Saturday, 2 November 2019

Enter a parallel universe. The Basler Weinmesse






We love Swiss wine. It is different, original. Switzerland is an ampelographic hotspot to be sure with many native grape varieties. Until now we have sought Swiss wines out from the specialist importer Alpine Wines (founded by Nick Dobson now owned and run by Joelle Nebbe-Mornod) and frequented Swiss winemerchants in Switzerland such as Lavinia in Geneva, Paul Ulrich in Basel and


others in Zurich but now the opportunity arose to attend the Basler Weinmesse and it was this experience which opened our eyes to the true singularity and idiosyncracy of Swiss wine.

Indeed, there are so many differences between Swiss wine and all other wine that visiting the Basler Weinmesse is like entering a parallel universe.

Consider this:


1. A typical producer might have up to 15 different grape varieties or more. A typical one: Les Fils Maye S.A. (Valais) had wines made from the following;

White grapes

Amigne
Chasselas (Fendant)
Humagne Blanche
Malvoisie
Marsanne (Hermitage)
Muscat
Petite Arvine
Savignin Blanc (Heida, Paien)
Silvaner (Johannisberg)


Red

Cornalin (Humagne Rouge)
Diolinoir
Gamay
Gamaret
Merlot
Pinot Noir
Syrah

Some of these are French varieties, some Swiss, some international and one German. Note how many have their own local Swiss names. One, Diolinoir is a Swiss crossing (Robin Noir x Pinot Noir).

So it is as if all grapes are admitted with the international varieties given no more prominence than any other.

2. The national signature grapes are quixotic to say the least. What other country gives prominence to Chasselas or has such a number of blanc de noirs (Ticino) or makes such a feature of blending Pinot Noir and Gamay to an extent unknown elsewhere (Dole)?



3. Switzerland is remarkably active in producing their own crossings and hybrids. In all the Weinmesse there were only three products of the great German grape breeding institutes - a Solaris (Geisenheim), a Bacchus (Geilweilerhof) and an Ortega (Wuerzburg) to whit and all from the same producer.

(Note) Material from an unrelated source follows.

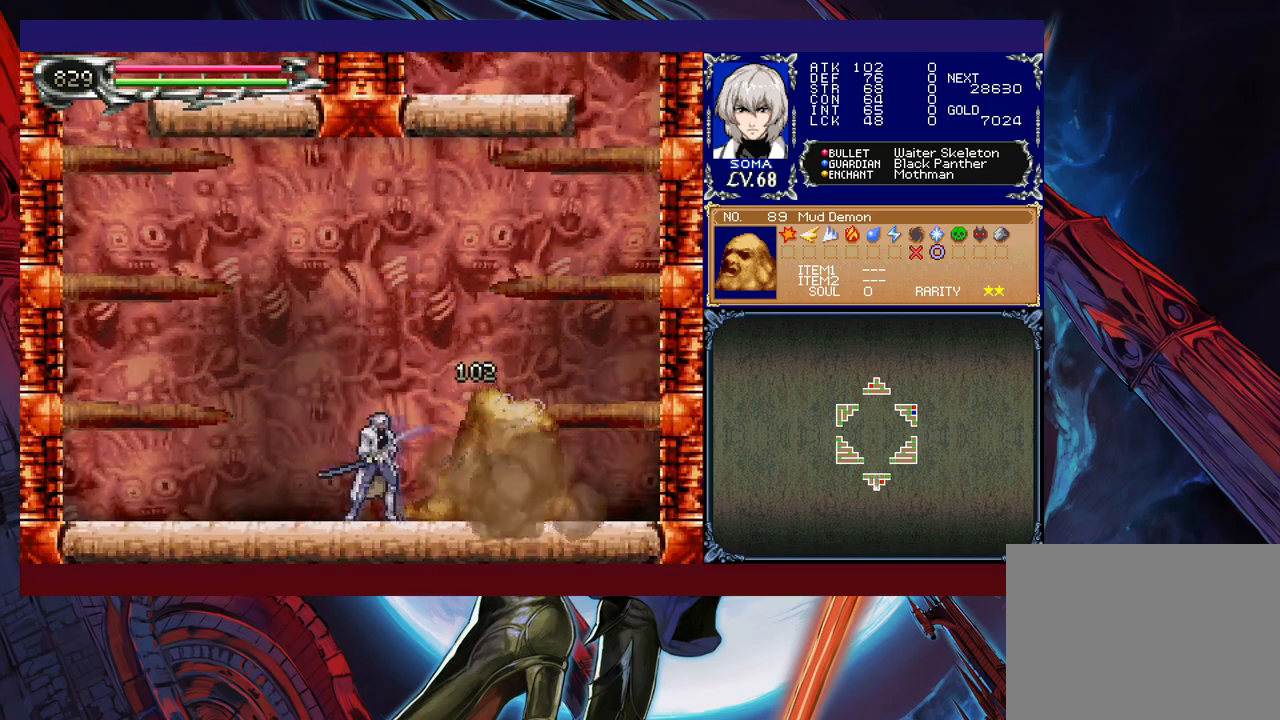
{"buttons": ["R1"], "left_stick": "right", "events": [[283, "left_stick", "right"], [317, "R1", "down"]]}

No, here were a multitude of grapes developed at the Caudoz viticultural research centre in Pully, near Lausanne - today part of Agroscope, such as the Diolinoir already mentioned, Gamaret, Garanoir, a new one of great interest, Carminoir - a Pinot Noir x Cabernet Sauvignon cross of which more later and 8 Blattner varieties. What a difference with the Dutch wine event we went to recently where almost every single variety was a German hybrid.

Shelves of 50cl bottles at Globus department store.
4. The Swiss have a fondness for the 50cl bottle for which no one else on earth seems to have felt the need.

5. A majority of wines at this fair at least were priced around CHF20. Not many were cheaper and quite a few were more expensive so as is well known, Swiss wines tend to remain in the domestic market. Production is small, the land is difficult, the Swiss Franc is expensive (CHF1 is currently almost equal to USD1) and the sheer other-worldliness is daunting to the outside world.

6. There is a surprising lack of communication between the various parts of Switzerland especially between the French and German-speaking areas. We have found it wellnigh impossible to buy wines from the German-speaking regions in the French-speaking ones for example. The Basler Weinmesse is valuable in bringing all regions together. Basel sits near the border between French and German Switzerland so is well placed from that point of view. Indeed, it has its own wine producers - Basel-Land - of which about a dozen were represented. We had no idea there was such a wine region.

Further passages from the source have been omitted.